_Directions_
Quote the lines below, starting at the line containing "Глеб Никитин представил ИТ-потенциал" and ending after the line containing "placement financier en SCPI. Pour une période". Leave out the pictures.

_Dataset entries_

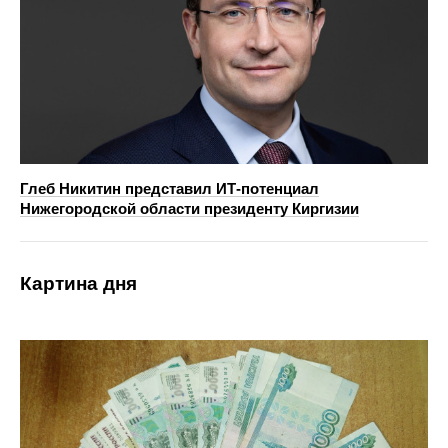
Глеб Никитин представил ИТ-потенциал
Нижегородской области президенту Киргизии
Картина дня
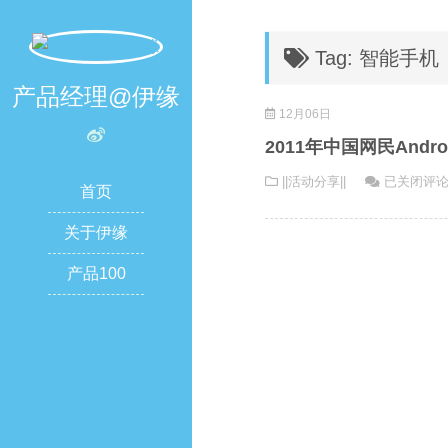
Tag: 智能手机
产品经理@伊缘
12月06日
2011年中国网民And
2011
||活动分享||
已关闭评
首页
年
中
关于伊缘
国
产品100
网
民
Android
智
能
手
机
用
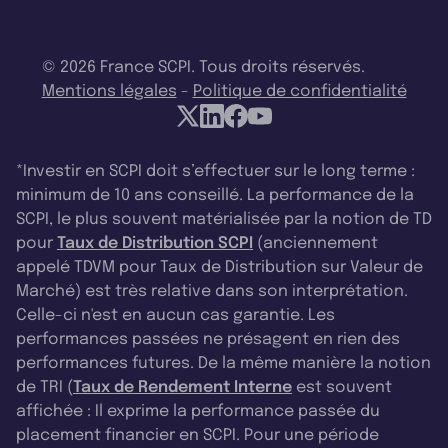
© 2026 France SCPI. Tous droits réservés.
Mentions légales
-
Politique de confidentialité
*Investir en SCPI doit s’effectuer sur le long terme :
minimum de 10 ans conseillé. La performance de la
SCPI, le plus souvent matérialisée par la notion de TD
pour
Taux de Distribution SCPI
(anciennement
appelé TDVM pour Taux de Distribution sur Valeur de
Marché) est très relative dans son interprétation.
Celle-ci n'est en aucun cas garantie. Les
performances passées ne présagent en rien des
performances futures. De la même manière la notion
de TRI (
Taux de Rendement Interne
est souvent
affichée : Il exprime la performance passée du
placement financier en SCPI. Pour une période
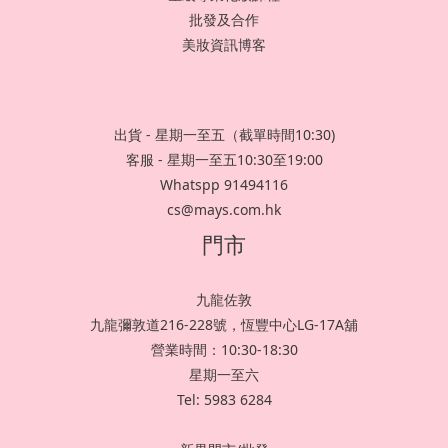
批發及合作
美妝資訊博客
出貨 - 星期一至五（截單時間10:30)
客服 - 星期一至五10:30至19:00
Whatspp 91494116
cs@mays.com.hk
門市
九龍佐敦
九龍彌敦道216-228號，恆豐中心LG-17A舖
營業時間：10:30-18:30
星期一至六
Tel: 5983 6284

---

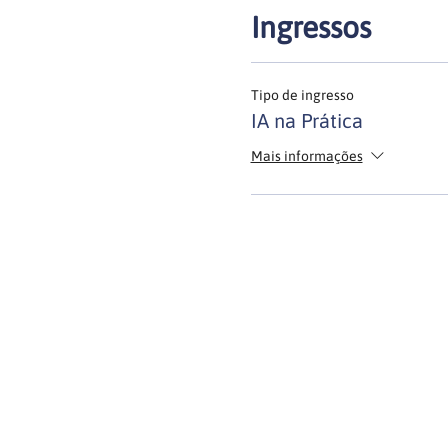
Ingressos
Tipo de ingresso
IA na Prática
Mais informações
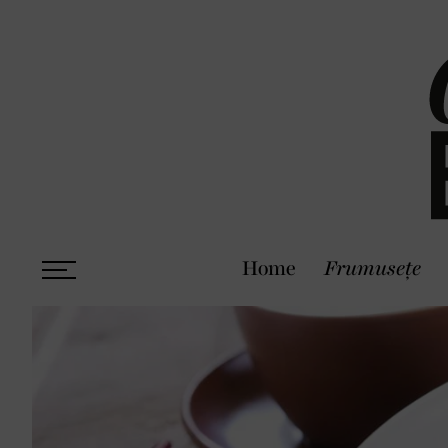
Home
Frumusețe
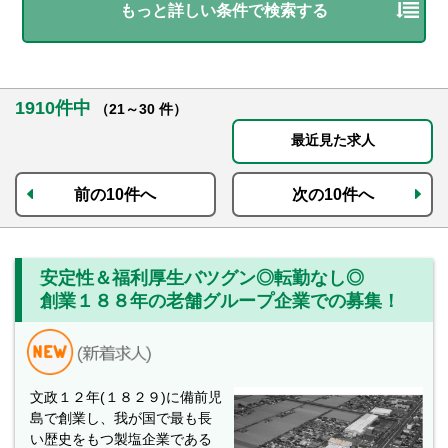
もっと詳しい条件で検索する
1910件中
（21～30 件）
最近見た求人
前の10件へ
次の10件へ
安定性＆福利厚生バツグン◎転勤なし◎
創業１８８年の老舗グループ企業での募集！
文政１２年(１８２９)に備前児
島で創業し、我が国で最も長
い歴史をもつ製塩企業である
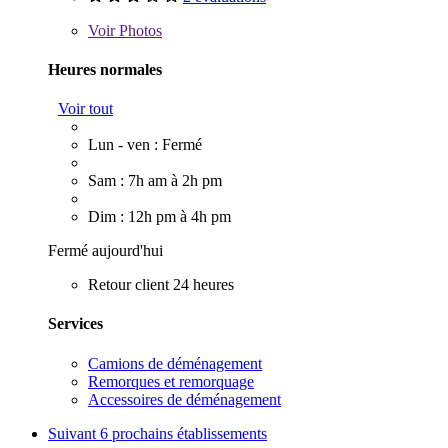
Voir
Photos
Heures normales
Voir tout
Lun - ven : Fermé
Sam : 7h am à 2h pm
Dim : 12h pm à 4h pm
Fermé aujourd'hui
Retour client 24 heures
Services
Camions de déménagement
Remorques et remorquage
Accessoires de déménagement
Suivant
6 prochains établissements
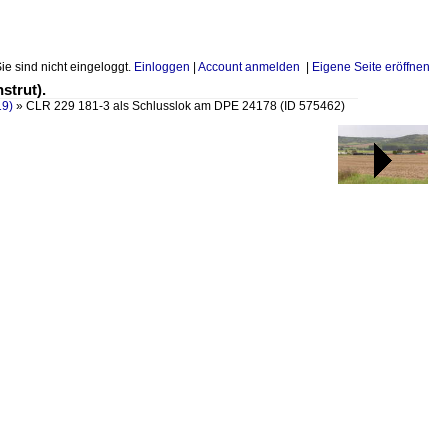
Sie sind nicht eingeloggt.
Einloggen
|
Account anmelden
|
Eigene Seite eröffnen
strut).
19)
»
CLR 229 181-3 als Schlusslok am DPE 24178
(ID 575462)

* * *

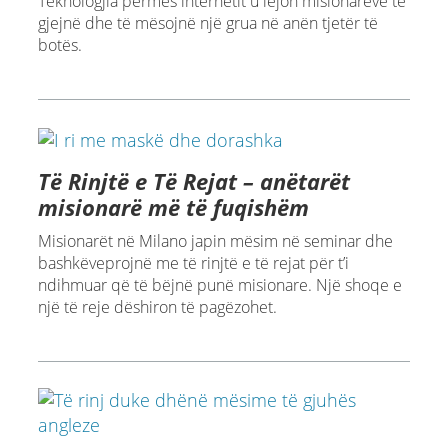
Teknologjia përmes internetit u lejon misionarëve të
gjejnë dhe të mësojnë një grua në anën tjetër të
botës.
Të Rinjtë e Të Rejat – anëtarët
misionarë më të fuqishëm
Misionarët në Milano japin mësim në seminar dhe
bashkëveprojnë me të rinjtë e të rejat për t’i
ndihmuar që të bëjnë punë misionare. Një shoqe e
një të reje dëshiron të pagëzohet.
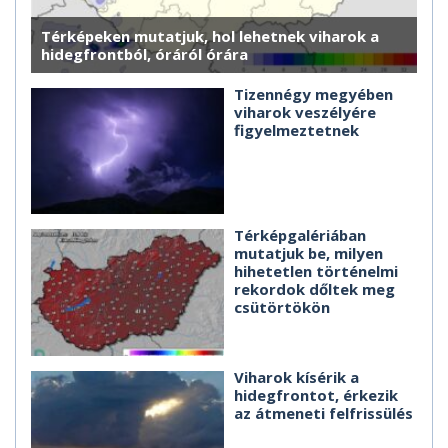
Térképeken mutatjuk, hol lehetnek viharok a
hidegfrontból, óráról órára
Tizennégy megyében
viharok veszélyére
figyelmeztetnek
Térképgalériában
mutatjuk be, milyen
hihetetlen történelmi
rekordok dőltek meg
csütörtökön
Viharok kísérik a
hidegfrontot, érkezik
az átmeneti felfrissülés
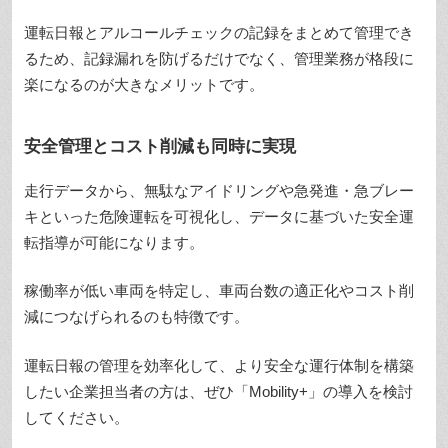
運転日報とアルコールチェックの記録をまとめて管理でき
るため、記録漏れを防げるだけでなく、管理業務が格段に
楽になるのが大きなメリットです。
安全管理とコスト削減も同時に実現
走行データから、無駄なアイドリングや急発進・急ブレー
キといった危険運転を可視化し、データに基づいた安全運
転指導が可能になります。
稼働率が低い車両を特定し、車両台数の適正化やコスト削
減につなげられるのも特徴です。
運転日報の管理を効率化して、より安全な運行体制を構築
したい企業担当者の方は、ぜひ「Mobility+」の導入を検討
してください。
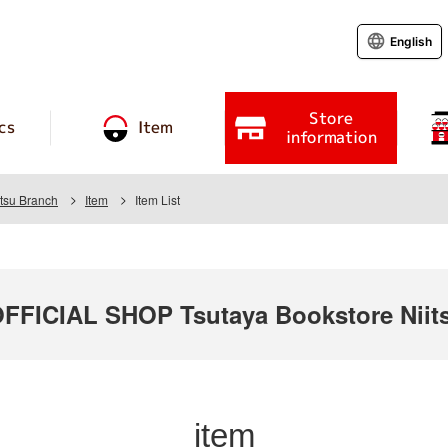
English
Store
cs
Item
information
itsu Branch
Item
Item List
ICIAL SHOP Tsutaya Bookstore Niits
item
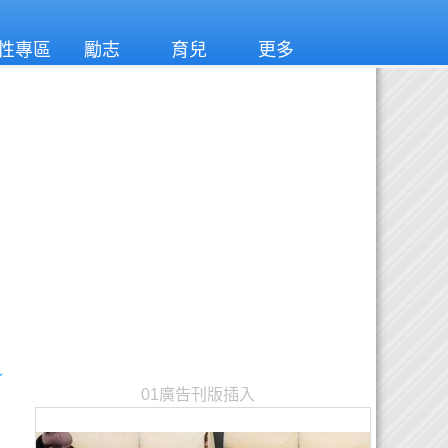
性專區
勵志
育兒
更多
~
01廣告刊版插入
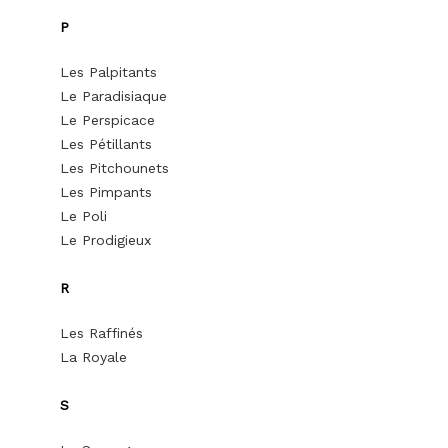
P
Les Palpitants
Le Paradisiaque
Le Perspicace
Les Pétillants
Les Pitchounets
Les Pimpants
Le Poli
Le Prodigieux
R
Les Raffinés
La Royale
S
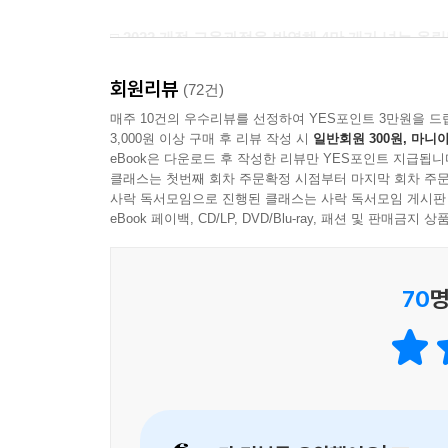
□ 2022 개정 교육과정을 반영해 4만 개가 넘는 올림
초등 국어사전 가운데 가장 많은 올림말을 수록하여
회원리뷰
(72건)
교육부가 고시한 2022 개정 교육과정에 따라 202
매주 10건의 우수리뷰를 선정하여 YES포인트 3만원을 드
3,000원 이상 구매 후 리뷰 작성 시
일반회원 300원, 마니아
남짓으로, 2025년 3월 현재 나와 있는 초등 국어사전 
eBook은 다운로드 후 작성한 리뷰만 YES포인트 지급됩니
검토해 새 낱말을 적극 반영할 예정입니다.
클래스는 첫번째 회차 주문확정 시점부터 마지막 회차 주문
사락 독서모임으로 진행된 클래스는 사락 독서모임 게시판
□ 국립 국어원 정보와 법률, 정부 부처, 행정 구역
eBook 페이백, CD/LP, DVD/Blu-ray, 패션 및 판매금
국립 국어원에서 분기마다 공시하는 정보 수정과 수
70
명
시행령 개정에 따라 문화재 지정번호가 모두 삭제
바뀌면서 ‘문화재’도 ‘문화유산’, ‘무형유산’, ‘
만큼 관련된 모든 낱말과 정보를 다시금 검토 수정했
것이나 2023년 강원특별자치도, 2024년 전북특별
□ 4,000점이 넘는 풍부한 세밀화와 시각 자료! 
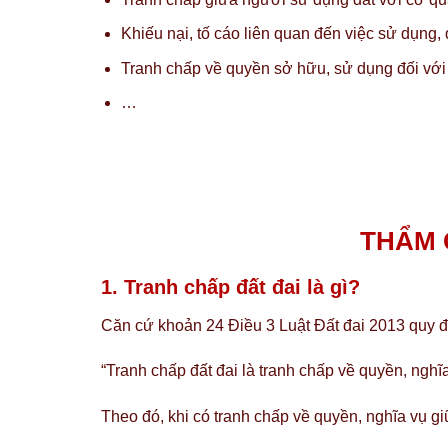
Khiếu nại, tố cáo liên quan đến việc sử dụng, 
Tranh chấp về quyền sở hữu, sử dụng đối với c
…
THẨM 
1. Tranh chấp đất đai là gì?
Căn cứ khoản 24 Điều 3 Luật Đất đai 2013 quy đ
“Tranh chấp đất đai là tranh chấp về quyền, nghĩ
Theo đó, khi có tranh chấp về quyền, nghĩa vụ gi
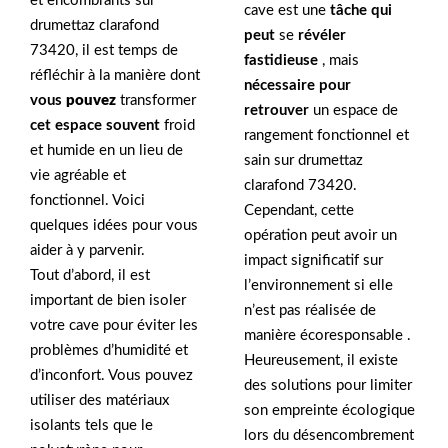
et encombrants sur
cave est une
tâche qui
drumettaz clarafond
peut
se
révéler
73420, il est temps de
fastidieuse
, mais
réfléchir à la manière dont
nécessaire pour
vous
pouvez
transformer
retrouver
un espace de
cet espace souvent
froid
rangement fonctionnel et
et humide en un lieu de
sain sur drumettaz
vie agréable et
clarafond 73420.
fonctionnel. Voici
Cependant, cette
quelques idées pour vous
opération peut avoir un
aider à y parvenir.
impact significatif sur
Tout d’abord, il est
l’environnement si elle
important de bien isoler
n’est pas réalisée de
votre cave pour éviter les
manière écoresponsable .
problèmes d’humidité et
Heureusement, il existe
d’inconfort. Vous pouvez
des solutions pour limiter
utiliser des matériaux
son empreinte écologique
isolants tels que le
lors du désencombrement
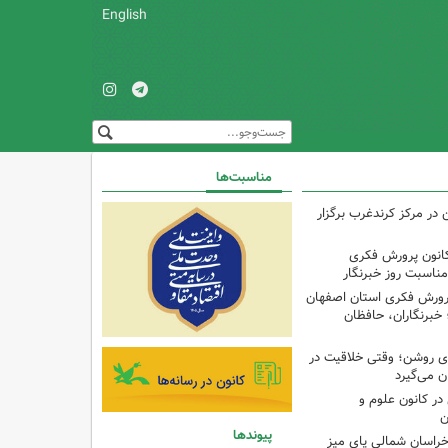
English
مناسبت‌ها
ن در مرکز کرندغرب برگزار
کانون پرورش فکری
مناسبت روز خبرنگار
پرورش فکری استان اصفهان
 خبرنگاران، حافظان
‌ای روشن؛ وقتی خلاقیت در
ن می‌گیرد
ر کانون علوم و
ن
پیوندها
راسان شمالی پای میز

_Response below_
Глеб Никитин представил ИТ-потенциал
Нижегородской области президенту Киргизии
Картина дня
Tag: 智能手机
产品经理@伊缘
12月06日
2011年中国网民And
2011
||活动分享||
已关闭评
首页
年
中
关于伊缘
国
产品100
网
民
Android
智
能
手
机
用
© 2026 France SCPI. Tous droits réservés.
Mentions légales
-
Politique de confidentialité
*Investir en SCPI doit s’effectuer sur le long terme :
minimum de 10 ans conseillé. La performance de la
SCPI, le plus souvent matérialisée par la notion de TD
pour
Taux de Distribution SCPI
(anciennement
appelé TDVM pour Taux de Distribution sur Valeur de
Marché) est très relative dans son interprétation.
Celle-ci n'est en aucun cas garantie. Les
performances passées ne présagent en rien des
performances futures. De la même manière la notion
de TRI (
Taux de Rendement Interne
est souvent
affichée : Il exprime la performance passée du
placement financier en SCPI. Pour une période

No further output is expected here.